▶ Pasaje citado:
==*==
Hay una guerra sinuosa contra las mujeres. Mientras más libres y críticas, más castigadas. Muchas personas sienten miedo de la despersonalización cuando reclamamos nuestra libertad, de una «confusión de géneros», de que si a un niño le dicen que ser homosexual no es un pecado ni una aberración, la sociedad entera se petrifique y desaparezcamos como especie. Son miedos ancestrales, pero no deberían dominarnos. Una sociedad está conformada por un conjunto de personas que logran dialogar, entenderse y respetarse. La sexualidad y la elección, de ella o él, no es ya un tema tabú, ni tampoco la convierte en peligro para ningún tipo de espiritualidad, ni religión. Al contrario, la humaniza. Regreso al tema de nosotras, las mujeres, que estamos siendo controladas en nuestro discurso, y cuando este se encarga de temas que son importantes sobre nuestro rol en la sociedad, nos vemos apartadas o linchadas verbalmente. Obviamente las redes son emocionales y no reflejan más que reacciones o repeticiones que nacen del hábito, de lo que «se oye», o se «ha oído decir». La gente descarga muchas frustraciones y las redes se convierten en cloacas.
==*==
▶ Problema breve:
Escribe la continuación del texto sobre la guerra contra las mujeres, a partir de su última oración.

▶ Registros de datos:
==*==
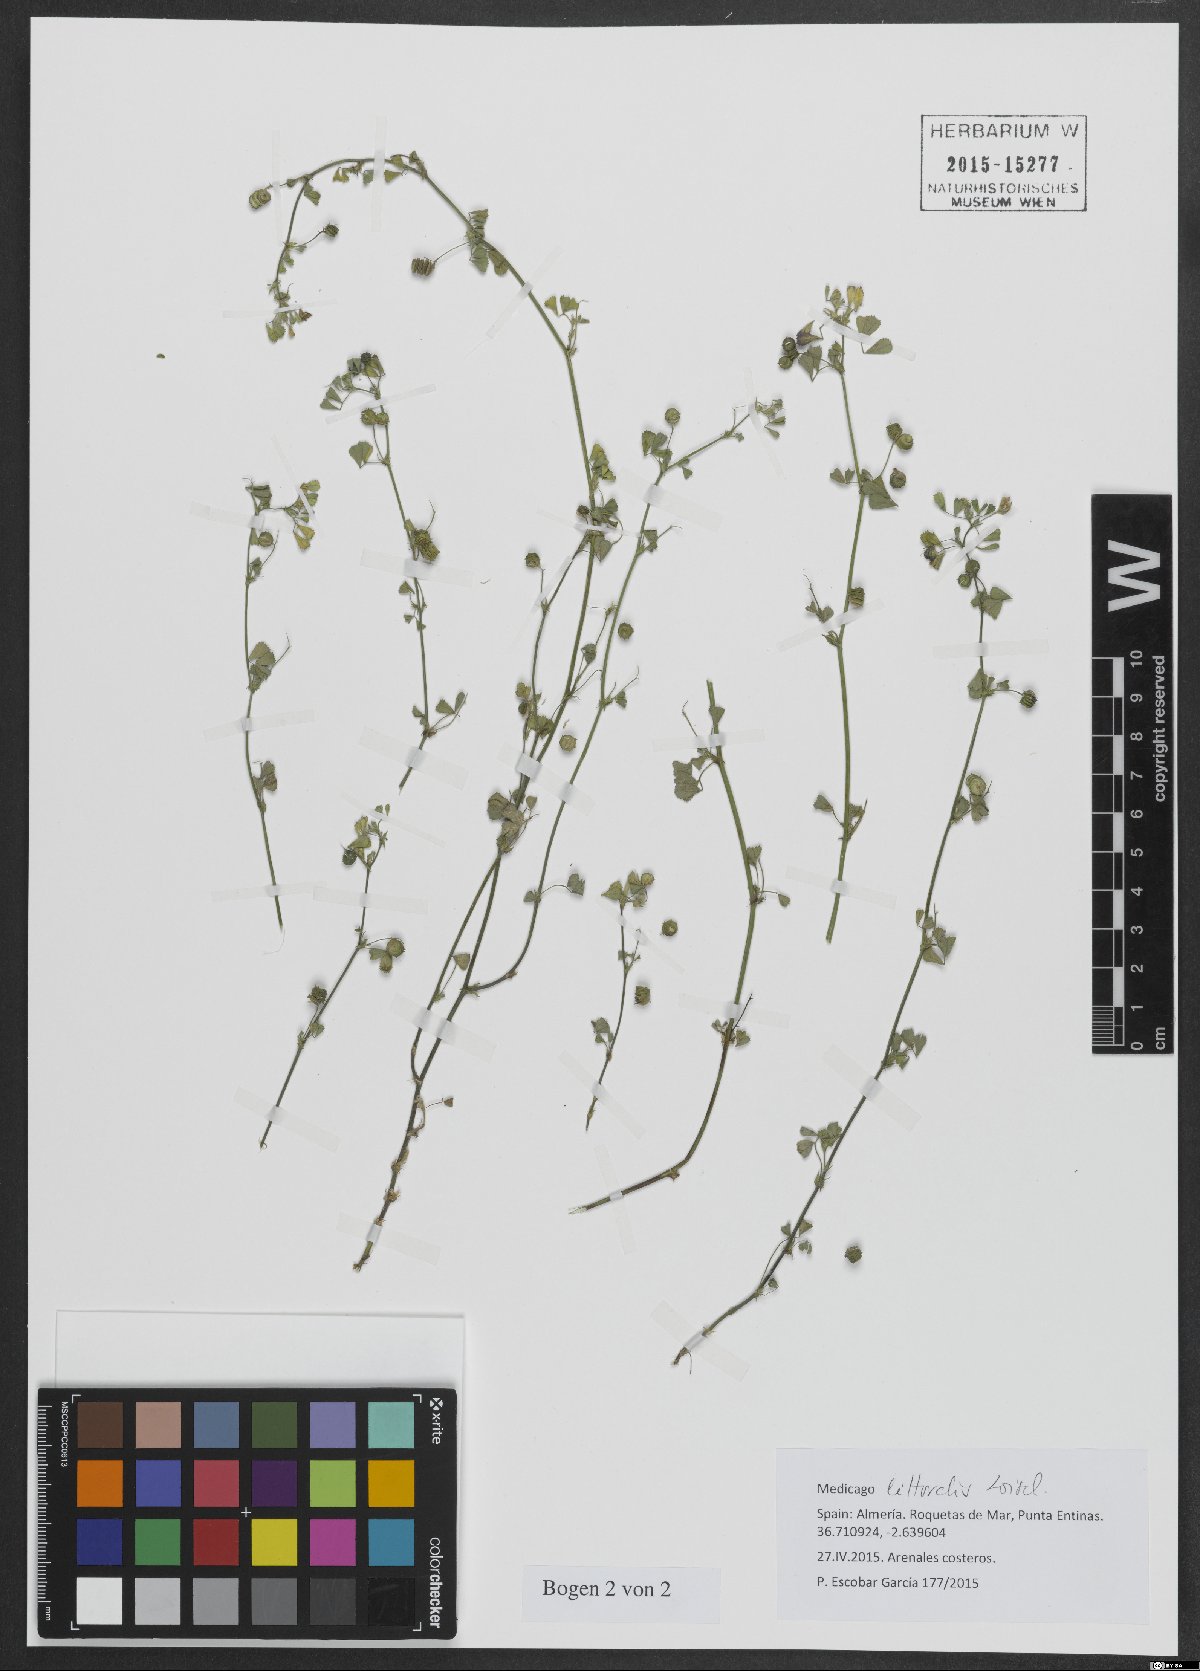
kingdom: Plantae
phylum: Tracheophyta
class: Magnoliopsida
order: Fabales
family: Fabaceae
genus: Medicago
==*==
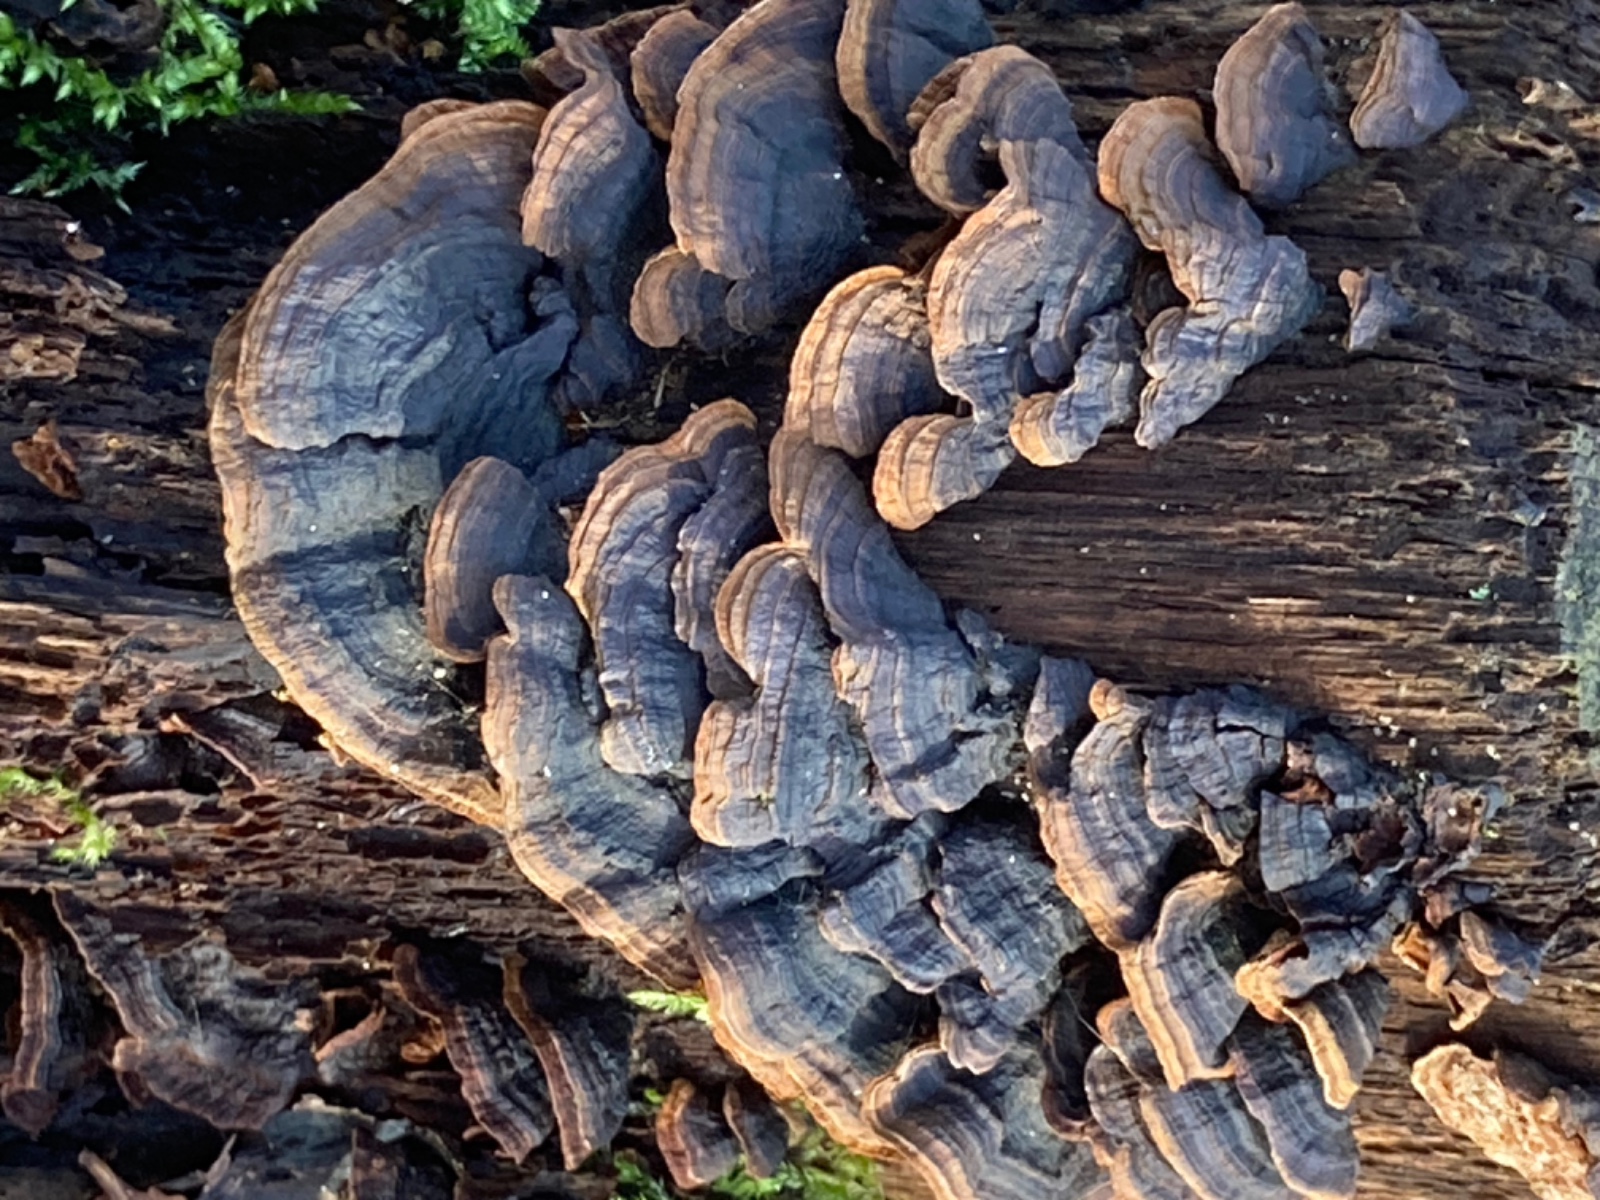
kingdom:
==*==
▶ Respuesta final:
El problema de esta libertad de expresión es, además, que no muestra ninguna coherencia con la línea editorial de un diario (La República) que publica opiniones tan contrarias. Por un lado, tienen a una columnista (Gabriela Wiener) que defiende los derechos de las mal llamadas «minorías», y por el otro da cabida a varios hombres que están abiertamente en contra de cualquier cambio social que termine con las segregaciones, pero sobre todo, con el maltrato y el desprecio de las mujeres. El elogio del neoliberalismo es moneda común en los diarios peruanos, la falta de análisis sobre el tema ecológico es otra ausencia importante. Y las tres están vinculadas. No solo el capitalismo está reñido con una situación socialmente digna para la mujer, puesto que se trata de controlarla para permitir un dominio de la sociedad del rendimiento que enriquece a un puñado de personas, sino que aumenta la carga familiar y la responsabilidad y el cuidado que las mujeres dedican a la familia. El planeta depredado pesa más sobre ellas que sobre ellos, sobre todo mucho menos sobre los hombres ricos. Sí, todos y todas trabajamos para el 1% de la población mundial masculina sin saberlo, y son sobre todo hombres blancos y occidentales. No hay secreto. Ya Foucault habló del bio-poder, pero también la italiana Silvia Federicci nos ha hablado de esa «deuda primitiva» con nosotras, las mujeres, es decir del trabajo silencioso que realizamos en el hogar, jamás reconocido como una plusvalía, sino como algo «natural» que todas debemos hacer.
Yo hablaría también de la necesidad de «descolonizarnos» de ese lenguaje económico que ha invadido todas las esferas, incluso la privada y la afectiva. Ese lenguaje no es el nuestro, es un lenguaje llano, quirúrgico, sin eros, sin vida. Nuestro lenguaje puede ser inclusivo, en el sentido de ver a las mujeres más allá de su elección sexual, como personas enteras y no divididas por la mirada religiosa, patriarcal, racista y sexista.